Friday 5 April 2013

Confession of a serial coper

All my life I have been someone who has 'coped with' things. It is both a blessing and a curse.

On the one hand it means that I can walk into Court within an hour of having a panic attack and still represent my client and do my job. I can sit outside the courtroom for an hour reassuring my witness, and making small talk with my solicitor and advising on law whenever a question pops into their heads. It also means that I am able to live by myself and maintain my independence. It means I can organise charity events. I can sit and compose myself and write a blog post even when I feel utterly awful and still make it sound coherent.

The curse of being a coper is that to the world I will appear fine. Until I'm really really not. I was talking to a friend about maybe having a scale system to describe how I feel, going from 0 = happy, healthy, and all ok to 10 = suicidal thoughts and complete and utter inability to cope with even the most basic task. I have discovered that I can run at 8 and still appear pretty much fine to the world, and still cope. I can even be at 9 and then a couple of hour's later appear fine. It is only when other people see me at 9 or 10 that they know something is wrong. And that is too far along the scale.

This is not anyone else's fault. It is impossible to read someone else's mind. The problem lies in my difficulty with asking for help, with being vulnerable with other people and opening up and saying how I feel. Because if I don't actually tell people how I feel then most of the time they would never ever know. And for a long time (until last June) nobody properly knew how bad things were.

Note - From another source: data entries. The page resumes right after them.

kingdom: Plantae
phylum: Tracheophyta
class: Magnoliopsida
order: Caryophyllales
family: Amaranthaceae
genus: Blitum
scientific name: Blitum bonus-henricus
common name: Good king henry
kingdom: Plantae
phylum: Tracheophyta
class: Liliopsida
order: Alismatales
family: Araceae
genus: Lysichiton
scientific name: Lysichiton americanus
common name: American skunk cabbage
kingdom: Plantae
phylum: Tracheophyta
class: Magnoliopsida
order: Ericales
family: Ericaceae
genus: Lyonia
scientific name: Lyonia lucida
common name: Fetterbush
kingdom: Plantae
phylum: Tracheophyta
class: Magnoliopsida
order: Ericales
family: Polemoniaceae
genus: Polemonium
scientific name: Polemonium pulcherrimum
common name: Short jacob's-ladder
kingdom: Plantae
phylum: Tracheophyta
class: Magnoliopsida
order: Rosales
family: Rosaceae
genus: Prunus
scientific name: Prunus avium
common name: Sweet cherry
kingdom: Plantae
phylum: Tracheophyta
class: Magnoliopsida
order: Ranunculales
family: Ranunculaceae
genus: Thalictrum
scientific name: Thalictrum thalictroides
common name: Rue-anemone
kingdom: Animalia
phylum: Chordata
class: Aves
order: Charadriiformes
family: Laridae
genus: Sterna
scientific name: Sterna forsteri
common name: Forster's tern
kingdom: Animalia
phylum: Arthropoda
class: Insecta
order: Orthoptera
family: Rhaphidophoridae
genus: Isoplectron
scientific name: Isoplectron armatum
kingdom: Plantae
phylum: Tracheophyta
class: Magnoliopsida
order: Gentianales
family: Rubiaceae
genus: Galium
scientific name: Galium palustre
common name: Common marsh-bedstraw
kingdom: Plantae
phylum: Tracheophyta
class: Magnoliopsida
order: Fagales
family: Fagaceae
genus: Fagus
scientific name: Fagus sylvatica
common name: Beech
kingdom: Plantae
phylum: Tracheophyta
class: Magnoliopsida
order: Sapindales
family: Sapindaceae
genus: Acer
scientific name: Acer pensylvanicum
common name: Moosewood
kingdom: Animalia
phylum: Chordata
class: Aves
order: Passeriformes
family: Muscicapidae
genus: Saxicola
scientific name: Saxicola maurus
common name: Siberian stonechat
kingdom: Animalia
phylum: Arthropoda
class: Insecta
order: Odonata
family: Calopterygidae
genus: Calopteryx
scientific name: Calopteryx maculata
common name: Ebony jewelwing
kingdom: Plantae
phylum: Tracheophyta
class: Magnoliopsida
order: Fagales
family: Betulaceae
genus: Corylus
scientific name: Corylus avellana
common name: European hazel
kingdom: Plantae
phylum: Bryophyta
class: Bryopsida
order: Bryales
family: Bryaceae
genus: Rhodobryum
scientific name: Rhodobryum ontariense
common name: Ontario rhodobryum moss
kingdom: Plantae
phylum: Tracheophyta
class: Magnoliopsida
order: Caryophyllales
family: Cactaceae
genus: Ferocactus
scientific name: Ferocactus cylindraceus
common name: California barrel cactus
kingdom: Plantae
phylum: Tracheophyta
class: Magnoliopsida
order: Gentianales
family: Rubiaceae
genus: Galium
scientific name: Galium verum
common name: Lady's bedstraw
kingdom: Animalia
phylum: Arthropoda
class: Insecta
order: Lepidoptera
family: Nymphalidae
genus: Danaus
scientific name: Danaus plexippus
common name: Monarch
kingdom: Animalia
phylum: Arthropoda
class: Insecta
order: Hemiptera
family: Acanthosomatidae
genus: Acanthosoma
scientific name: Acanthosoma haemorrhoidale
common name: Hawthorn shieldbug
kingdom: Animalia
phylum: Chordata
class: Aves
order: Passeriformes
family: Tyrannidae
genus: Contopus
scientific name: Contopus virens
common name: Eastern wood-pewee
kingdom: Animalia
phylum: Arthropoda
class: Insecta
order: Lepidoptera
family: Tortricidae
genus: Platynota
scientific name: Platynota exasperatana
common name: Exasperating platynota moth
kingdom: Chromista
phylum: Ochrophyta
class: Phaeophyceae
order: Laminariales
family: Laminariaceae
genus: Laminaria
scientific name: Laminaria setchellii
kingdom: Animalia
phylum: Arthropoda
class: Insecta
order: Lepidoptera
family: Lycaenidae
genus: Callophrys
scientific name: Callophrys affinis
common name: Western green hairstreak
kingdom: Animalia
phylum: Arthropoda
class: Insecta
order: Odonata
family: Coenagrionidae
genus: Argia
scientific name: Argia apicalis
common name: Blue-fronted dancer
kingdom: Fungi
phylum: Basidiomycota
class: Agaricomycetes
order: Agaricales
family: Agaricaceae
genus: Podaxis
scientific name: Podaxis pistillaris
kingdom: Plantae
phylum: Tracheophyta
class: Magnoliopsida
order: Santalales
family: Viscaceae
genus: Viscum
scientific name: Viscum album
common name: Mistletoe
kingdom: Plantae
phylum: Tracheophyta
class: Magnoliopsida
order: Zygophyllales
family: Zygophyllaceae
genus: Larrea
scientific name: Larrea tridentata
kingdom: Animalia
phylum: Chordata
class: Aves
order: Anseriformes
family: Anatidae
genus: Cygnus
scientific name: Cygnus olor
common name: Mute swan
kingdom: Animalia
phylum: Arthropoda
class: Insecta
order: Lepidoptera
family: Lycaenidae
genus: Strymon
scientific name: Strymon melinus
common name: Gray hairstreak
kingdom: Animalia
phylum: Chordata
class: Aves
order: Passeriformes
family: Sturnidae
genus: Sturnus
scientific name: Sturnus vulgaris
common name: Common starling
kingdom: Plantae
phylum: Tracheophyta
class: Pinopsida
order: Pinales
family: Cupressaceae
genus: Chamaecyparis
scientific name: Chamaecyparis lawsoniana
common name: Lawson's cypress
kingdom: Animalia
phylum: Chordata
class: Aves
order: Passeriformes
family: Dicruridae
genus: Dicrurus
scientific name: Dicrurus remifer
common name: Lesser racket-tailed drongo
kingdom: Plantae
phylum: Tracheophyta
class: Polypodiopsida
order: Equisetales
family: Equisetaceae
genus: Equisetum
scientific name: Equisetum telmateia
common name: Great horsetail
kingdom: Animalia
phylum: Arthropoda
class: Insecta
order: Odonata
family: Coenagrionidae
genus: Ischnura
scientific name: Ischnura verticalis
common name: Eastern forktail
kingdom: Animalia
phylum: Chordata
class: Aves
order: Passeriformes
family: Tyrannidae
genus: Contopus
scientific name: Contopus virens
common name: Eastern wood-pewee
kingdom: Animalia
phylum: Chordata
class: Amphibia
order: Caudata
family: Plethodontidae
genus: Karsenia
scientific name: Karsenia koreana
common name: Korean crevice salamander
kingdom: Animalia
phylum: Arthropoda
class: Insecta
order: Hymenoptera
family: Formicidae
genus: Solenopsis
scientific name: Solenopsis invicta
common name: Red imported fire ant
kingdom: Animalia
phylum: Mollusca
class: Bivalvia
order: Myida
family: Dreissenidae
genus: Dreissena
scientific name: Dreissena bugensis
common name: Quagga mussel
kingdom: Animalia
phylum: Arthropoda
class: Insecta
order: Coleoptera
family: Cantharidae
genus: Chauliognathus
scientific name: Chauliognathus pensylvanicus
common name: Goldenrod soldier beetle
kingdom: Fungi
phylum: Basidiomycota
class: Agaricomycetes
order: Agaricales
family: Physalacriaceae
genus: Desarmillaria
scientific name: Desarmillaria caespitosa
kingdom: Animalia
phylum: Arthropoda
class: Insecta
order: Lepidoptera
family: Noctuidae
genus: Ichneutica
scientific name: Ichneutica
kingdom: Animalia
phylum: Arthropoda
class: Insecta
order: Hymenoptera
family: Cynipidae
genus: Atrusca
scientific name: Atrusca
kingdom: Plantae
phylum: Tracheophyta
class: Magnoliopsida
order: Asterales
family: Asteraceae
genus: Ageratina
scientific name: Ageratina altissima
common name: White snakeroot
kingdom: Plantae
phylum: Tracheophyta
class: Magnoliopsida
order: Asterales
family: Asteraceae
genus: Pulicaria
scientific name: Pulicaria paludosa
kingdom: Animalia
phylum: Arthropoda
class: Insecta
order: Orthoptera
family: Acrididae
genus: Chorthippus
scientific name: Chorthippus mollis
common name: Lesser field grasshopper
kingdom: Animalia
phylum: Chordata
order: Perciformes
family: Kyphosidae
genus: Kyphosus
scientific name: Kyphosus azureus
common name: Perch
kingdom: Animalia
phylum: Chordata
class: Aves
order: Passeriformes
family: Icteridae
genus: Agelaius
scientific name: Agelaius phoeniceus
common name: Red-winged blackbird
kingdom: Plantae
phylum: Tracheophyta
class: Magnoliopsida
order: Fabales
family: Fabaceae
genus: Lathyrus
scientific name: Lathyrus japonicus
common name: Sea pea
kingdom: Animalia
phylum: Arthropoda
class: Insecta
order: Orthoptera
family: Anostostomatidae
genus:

So I am going to do my best to give a shout when I reach 7 (7 is an important number to me!) or even when I get to 5. So that people know that even if I look to all outwards appearances to be fine that actually I'm not. And I'm going to use the numbers. Because while my ability to cope is getting me through all of this, it's also stopping other people from knowing or being able to help. And I know I need other people, I know there are people who want to help me, and I know that it is cruel if I don't let them help me.

I'm also going to start trying a different sort of antidepressant. One that doesn't have the problematic side effects I've encountered before. So, with fingers, toes and eyes crossed, 9s and 10s might soon be a thing of the past.